## [What is required]
Your output should repeat each record below with no differences.

## [Stored dataset items]

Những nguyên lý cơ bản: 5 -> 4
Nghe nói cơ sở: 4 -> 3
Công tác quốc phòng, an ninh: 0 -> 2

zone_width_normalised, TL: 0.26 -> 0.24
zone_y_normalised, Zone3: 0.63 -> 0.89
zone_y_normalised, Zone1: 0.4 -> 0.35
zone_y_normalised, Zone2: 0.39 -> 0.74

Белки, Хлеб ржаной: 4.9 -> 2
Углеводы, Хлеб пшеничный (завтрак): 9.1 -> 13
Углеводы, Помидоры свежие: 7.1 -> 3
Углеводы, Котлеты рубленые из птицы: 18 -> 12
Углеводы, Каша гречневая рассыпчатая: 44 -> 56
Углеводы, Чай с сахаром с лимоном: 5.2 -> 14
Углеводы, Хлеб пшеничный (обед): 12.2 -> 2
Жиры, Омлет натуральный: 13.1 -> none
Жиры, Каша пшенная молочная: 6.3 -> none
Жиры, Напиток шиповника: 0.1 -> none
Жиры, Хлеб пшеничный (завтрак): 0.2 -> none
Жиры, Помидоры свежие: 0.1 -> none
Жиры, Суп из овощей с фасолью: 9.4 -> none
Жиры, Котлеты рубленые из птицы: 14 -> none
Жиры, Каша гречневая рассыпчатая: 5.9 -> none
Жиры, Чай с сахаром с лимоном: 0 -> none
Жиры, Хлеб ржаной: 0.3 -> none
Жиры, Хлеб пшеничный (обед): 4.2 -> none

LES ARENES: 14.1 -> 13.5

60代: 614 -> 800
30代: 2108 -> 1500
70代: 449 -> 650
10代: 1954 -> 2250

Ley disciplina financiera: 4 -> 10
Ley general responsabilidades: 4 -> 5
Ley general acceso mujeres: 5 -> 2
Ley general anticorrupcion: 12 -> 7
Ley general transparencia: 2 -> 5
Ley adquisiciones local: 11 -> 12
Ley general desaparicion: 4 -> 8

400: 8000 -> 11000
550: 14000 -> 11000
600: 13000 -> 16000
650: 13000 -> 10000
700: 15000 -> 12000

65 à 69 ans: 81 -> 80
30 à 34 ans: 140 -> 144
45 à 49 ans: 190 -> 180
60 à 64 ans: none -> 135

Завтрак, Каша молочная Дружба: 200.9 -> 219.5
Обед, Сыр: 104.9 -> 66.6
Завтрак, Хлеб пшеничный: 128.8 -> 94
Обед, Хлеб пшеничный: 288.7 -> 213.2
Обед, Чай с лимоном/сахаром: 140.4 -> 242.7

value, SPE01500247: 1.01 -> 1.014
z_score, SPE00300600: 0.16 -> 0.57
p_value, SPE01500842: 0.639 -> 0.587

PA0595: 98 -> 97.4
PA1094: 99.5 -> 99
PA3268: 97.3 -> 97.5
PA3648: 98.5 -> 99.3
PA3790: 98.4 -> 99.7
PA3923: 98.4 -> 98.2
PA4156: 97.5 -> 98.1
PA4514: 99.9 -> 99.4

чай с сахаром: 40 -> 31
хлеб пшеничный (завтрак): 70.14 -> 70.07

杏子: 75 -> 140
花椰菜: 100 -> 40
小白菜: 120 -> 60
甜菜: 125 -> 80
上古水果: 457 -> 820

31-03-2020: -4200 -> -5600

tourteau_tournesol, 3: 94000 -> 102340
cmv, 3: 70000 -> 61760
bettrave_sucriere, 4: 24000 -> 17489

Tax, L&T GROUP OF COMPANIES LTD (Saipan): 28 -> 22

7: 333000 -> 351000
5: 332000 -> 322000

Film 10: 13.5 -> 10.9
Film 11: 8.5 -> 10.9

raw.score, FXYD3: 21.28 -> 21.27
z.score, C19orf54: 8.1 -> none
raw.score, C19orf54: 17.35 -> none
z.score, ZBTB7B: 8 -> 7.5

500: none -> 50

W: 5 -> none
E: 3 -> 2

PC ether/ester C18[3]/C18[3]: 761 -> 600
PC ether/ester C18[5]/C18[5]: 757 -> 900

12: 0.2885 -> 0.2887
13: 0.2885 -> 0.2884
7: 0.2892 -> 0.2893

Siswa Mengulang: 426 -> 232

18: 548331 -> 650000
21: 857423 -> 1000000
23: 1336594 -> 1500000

## [Written solution]
Những nguyên lý cơ bản: 5 -> 4
Nghe nói cơ sở: 4 -> 3
Công tác quốc phòng, an ninh: 0 -> 2

zone_width_normalised, TL: 0.26 -> 0.24
zone_y_normalised, Zone3: 0.63 -> 0.89
zone_y_normalised, Zone1: 0.4 -> 0.35
zone_y_normalised, Zone2: 0.39 -> 0.74

Белки, Хлеб ржаной: 4.9 -> 2
Углеводы, Хлеб пшеничный (завтрак): 9.1 -> 13
Углеводы, Помидоры свежие: 7.1 -> 3
Углеводы, Котлеты рубленые из птицы: 18 -> 12
Углеводы, Каша гречневая рассыпчатая: 44 -> 56
Углеводы, Чай с сахаром с лимоном: 5.2 -> 14
Углеводы, Хлеб пшеничный (обед): 12.2 -> 2
Жиры, Омлет натуральный: 13.1 -> none
Жиры, Каша пшенная молочная: 6.3 -> none
Жиры, Напиток шиповника: 0.1 -> none
Жиры, Хлеб пшеничный (завтрак): 0.2 -> none
Жиры, Помидоры свежие: 0.1 -> none
Жиры, Суп из овощей с фасолью: 9.4 -> none
Жиры, Котлеты рубленые из птицы: 14 -> none
Жиры, Каша гречневая рассыпчатая: 5.9 -> none
Жиры, Чай с сахаром с лимоном: 0 -> none
Жиры, Хлеб ржаной: 0.3 -> none
Жиры, Хлеб пшеничный (обед): 4.2 -> none

LES ARENES: 14.1 -> 13.5

60代: 614 -> 800
30代: 2108 -> 1500
70代: 449 -> 650
10代: 1954 -> 2250

Ley disciplina financiera: 4 -> 10
Ley general responsabilidades: 4 -> 5
Ley general acceso mujeres: 5 -> 2
Ley general anticorrupcion: 12 -> 7
Ley general transparencia: 2 -> 5
Ley adquisiciones local: 11 -> 12
Ley general desaparicion: 4 -> 8

400: 8000 -> 11000
550: 14000 -> 11000
600: 13000 -> 16000
650: 13000 -> 10000
700: 15000 -> 12000

65 à 69 ans: 81 -> 80
30 à 34 ans: 140 -> 144
45 à 49 ans: 190 -> 180
60 à 64 ans: none -> 135

Завтрак, Каша молочная Дружба: 200.9 -> 219.5
Обед, Сыр: 104.9 -> 66.6
Завтрак, Хлеб пшеничный: 128.8 -> 94
Обед, Хлеб пшеничный: 288.7 -> 213.2
Обед, Чай с лимоном/сахаром: 140.4 -> 242.7

value, SPE01500247: 1.01 -> 1.014
z_score, SPE00300600: 0.16 -> 0.57
p_value, SPE01500842: 0.639 -> 0.587

PA0595: 98 -> 97.4
PA1094: 99.5 -> 99
PA3268: 97.3 -> 97.5
PA3648: 98.5 -> 99.3
PA3790: 98.4 -> 99.7
PA3923: 98.4 -> 98.2
PA4156: 97.5 -> 98.1
PA4514: 99.9 -> 99.4

чай с сахаром: 40 -> 31
хлеб пшеничный (завтрак): 70.14 -> 70.07

杏子: 75 -> 140
花椰菜: 100 -> 40
小白菜: 120 -> 60
甜菜: 125 -> 80
上古水果: 457 -> 820

31-03-2020: -4200 -> -5600

tourteau_tournesol, 3: 94000 -> 102340
cmv, 3: 70000 -> 61760
bettrave_sucriere, 4: 24000 -> 17489

Tax, L&T GROUP OF COMPANIES LTD (Saipan): 28 -> 22

7: 333000 -> 351000
5: 332000 -> 322000

Film 10: 13.5 -> 10.9
Film 11: 8.5 -> 10.9

raw.score, FXYD3: 21.28 -> 21.27
z.score, C19orf54: 8.1 -> none
raw.score, C19orf54: 17.35 -> none
z.score, ZBTB7B: 8 -> 7.5

500: none -> 50

W: 5 -> none
E: 3 -> 2

PC ether/ester C18[3]/C18[3]: 761 -> 600
PC ether/ester C18[5]/C18[5]: 757 -> 900

12: 0.2885 -> 0.2887
13: 0.2885 -> 0.2884
7: 0.2892 -> 0.2893

Siswa Mengulang: 426 -> 232

18: 548331 -> 650000
21: 857423 -> 1000000
23: 1336594 -> 1500000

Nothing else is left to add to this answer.